Doğal olarak orayı tercih ediyorum. Ancak, orada şöyle bir durum var. Sanırım on masa on çalışan var ve hepsi dolu. Girip içeride oturuyorsun sıran geldiğinde boşalan koltuğa oturuyorsun. Çalışanlar gayet nazik ve ilgili. Sohbet ederler, hâl hatır sorarlar. O beş yüz liralık tıraş yapan berberlerin yaptığı aynı işlemleri yapıyorlar. Bir nevi fabrika gibi çalışıyorlar. Hiçbir masa boş kalmıyor.
Neyse sıram geldi ve bir koltuğa oturdum. Berber hem işini yapıyor hem de ufaktan sohbet ediyor. Tanışma faslı bittikten sonra meslekler ve l memleketler soruldu. Eş, çoluk çocuk faslı da bittikten sonra adamcağız kırk dört yaşında imiş. Bir çocuğu olduğunu ve bunu yeterli bulduğunu açıkladı. Sonra da öğretmen olduğumu öğrenince “Hocam, bir çocuk yeterli. Çok çocuk yapmak marifet değil. O çocuğu iyi bir vatandaş ve iyi bir donanımla yetiştirmek gerek”, diyerek noktaladı. Üstüne de “bilmem doğru yapıyor muyum”, diye onay almaya çalıştı. Şaşırarak baktım ve çok doğru bir düşünce olduğunu söyledim.
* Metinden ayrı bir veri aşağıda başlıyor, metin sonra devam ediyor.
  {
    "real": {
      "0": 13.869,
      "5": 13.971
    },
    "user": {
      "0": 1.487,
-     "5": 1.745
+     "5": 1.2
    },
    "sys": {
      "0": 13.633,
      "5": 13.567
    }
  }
Sonra söz kuaförlerin pazar mesaisine ve pazar günleri kapalı olmalarına geldi. Hocam, bu iktidarın en doğru kararı aldığını ve bir çalışan olarak pazar günleri kuaförlerin kapalı olmalarını istediklerini belirtti. Çünkü, başka türlü dinlenme şanslarının olmadığını, ancak haftada bir gün de olsa aileleriyle vakit geçirebileceklerini anlattı. Adamcağız birde ta Gaziosmanpaşa’dan kalkıp Kadıköy’e geliyor. İşini yaptıktan sonra da yaklaşık olarak akşam saat yirmiden sonra evine döndüğünü söyledi. Bu nedenle de pazar tatili kararını desteklediklerini anlattı.
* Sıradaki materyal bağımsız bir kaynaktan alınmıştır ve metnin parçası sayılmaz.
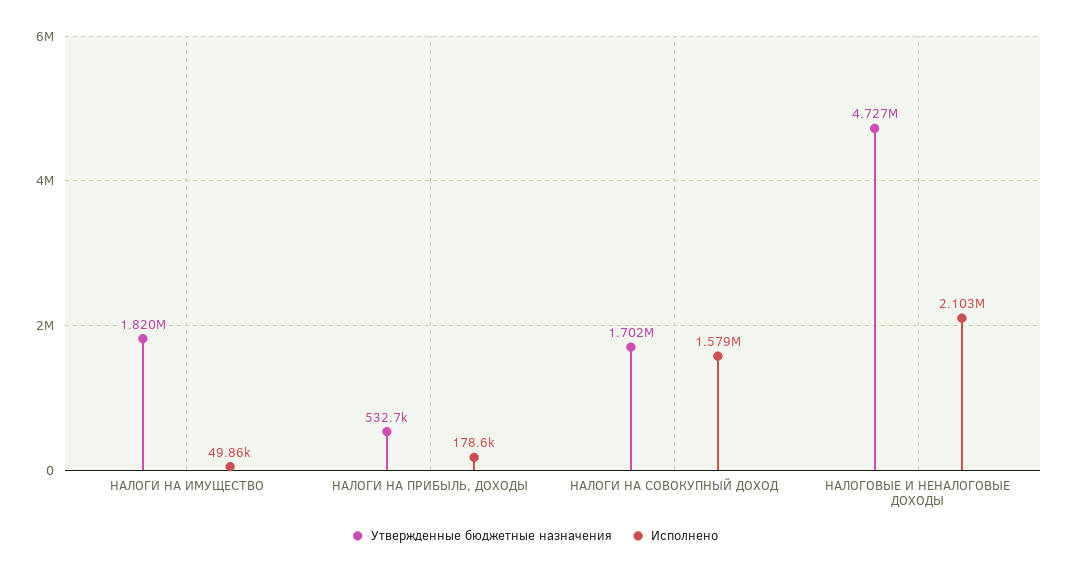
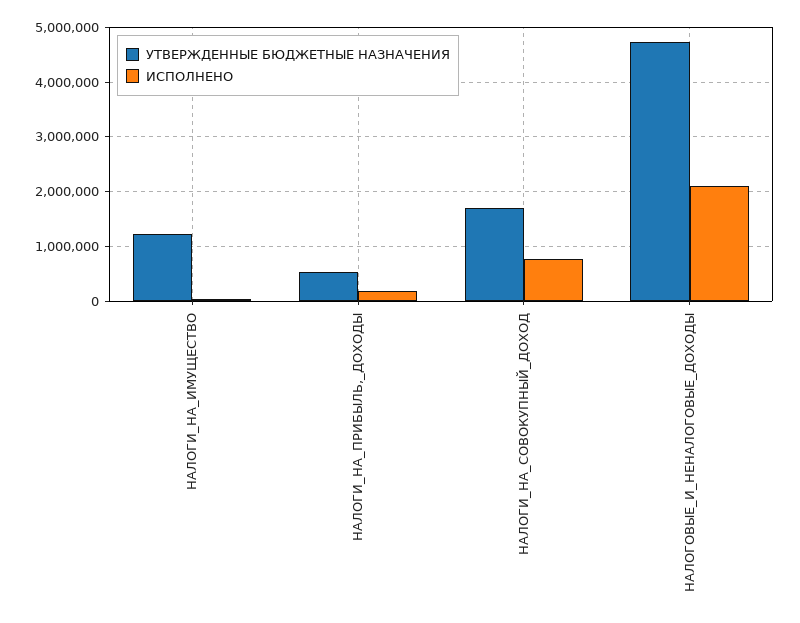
  {
    "Утвержденные бюджетные назначения": {
-     "НАЛОГИ НА ИМУЩЕСТВО": 1820000,
+     "НАЛОГИ НА ИМУЩЕСТВО": 1200000,
      "НАЛОГИ НА ПРИБЫЛЬ, ДОХОДЫ": 532700,
      "НАЛОГИ НА СОВОКУПНЫЙ ДОХОД": 1702000,
      "НАЛОГОВЫЕ И НЕНАЛОГОВЫЕ ДОХОДЫ": 4727000
    },
    "Исполнено": {
      "НАЛОГИ НА ИМУЩЕСТВО": 49860,
      "НАЛОГИ НА ПРИБЫЛЬ, ДОХОДЫ": 178600,
-     "НАЛОГИ НА СОВОКУПНЫЙ ДОХОД": 1579000,
+     "НАЛОГИ НА СОВОКУПНЫЙ ДОХОД": 800000,
      "НАЛОГОВЫЕ И НЕНАЛОГОВЫЕ ДОХОДЫ": 2103000
    }
  }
Peki, sen böyle diyorsun ama bazı kuaförlerde pazar günleri çalışmanın daha doğru olduğunu, ancak pazar günleri daha çok iş geldiğini söylediklerini sorunca, adamcağız; hocam onu sadece kuaförlerin iş yeri sahiplerinin istediklerini, çalışanlarını düşünmeden sadece para kazanmaya dönük beklentileri olduklarını anlattı.
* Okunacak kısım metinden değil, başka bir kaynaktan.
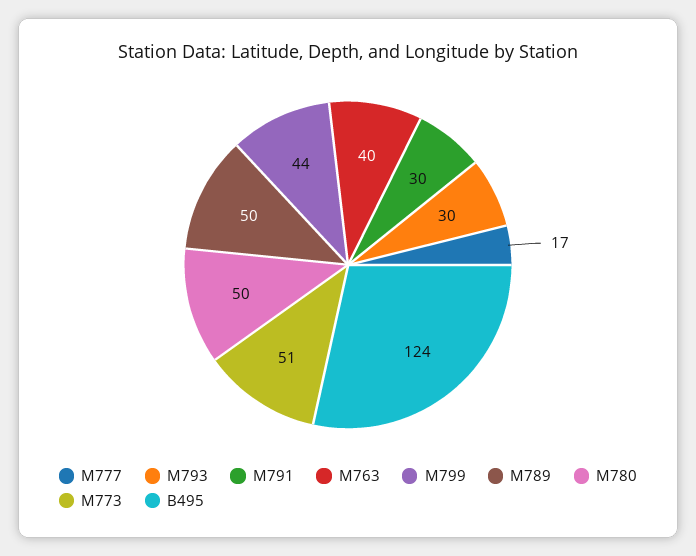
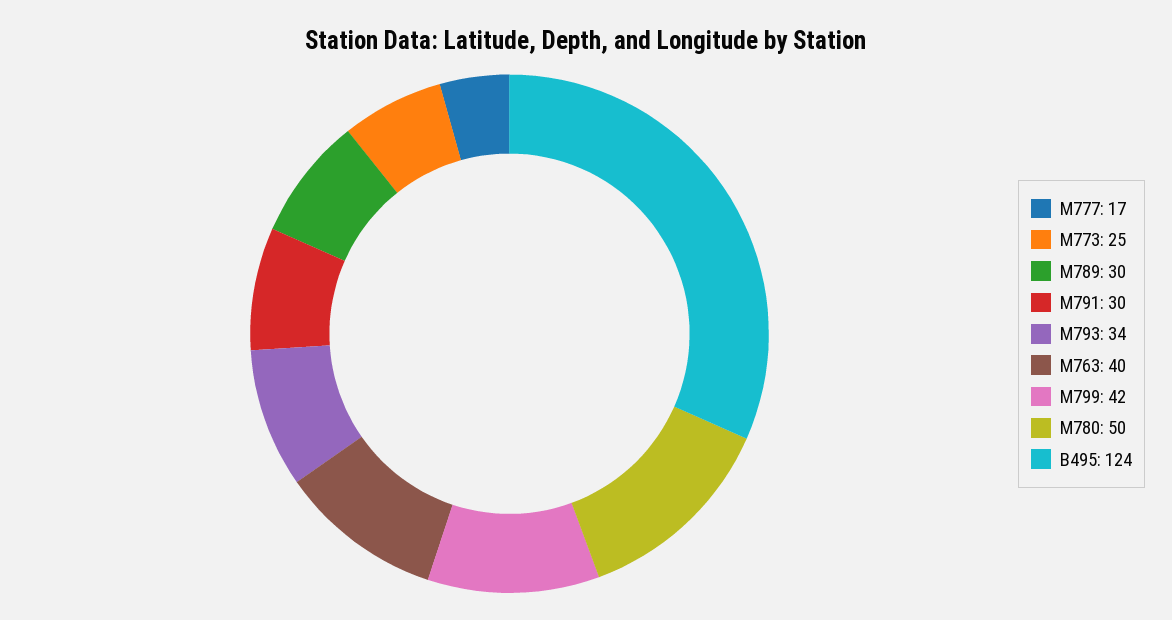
  {
    "M777": 17,
-   "M793": 30,
+   "M793": 34,
    "M791": 30,
    "M763": 40,
-   "M799": 44,
+   "M799": 42,
-   "M789": 50,
+   "M789": 30,
    "M780": 50,
-   "M773": 51,
+   "M773": 25,
    "B495": 124
  }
Artık, yasa çıktığına göre mevcut duruma alışmanın ve bu duruma göre para kazanmanın yolu ve yöntemini bulmaları gerektiğini düşünüyorum. Turan Berber örneğinde olduğu gibi, sen, işini ucuza ve iyi bir hizmetle yaparsan pazar olmasa da diğer günlerde yine kapında kuyruklar oluşur ve sen de istediğin parayı kazanabilirsin.
Ne derler; devir ekonomi devri. Herkes en iyi hizmeti en ucuza alacağı yerleri tercih ediyor. Artık sizlerde bunu anlayarak işinizi yapın.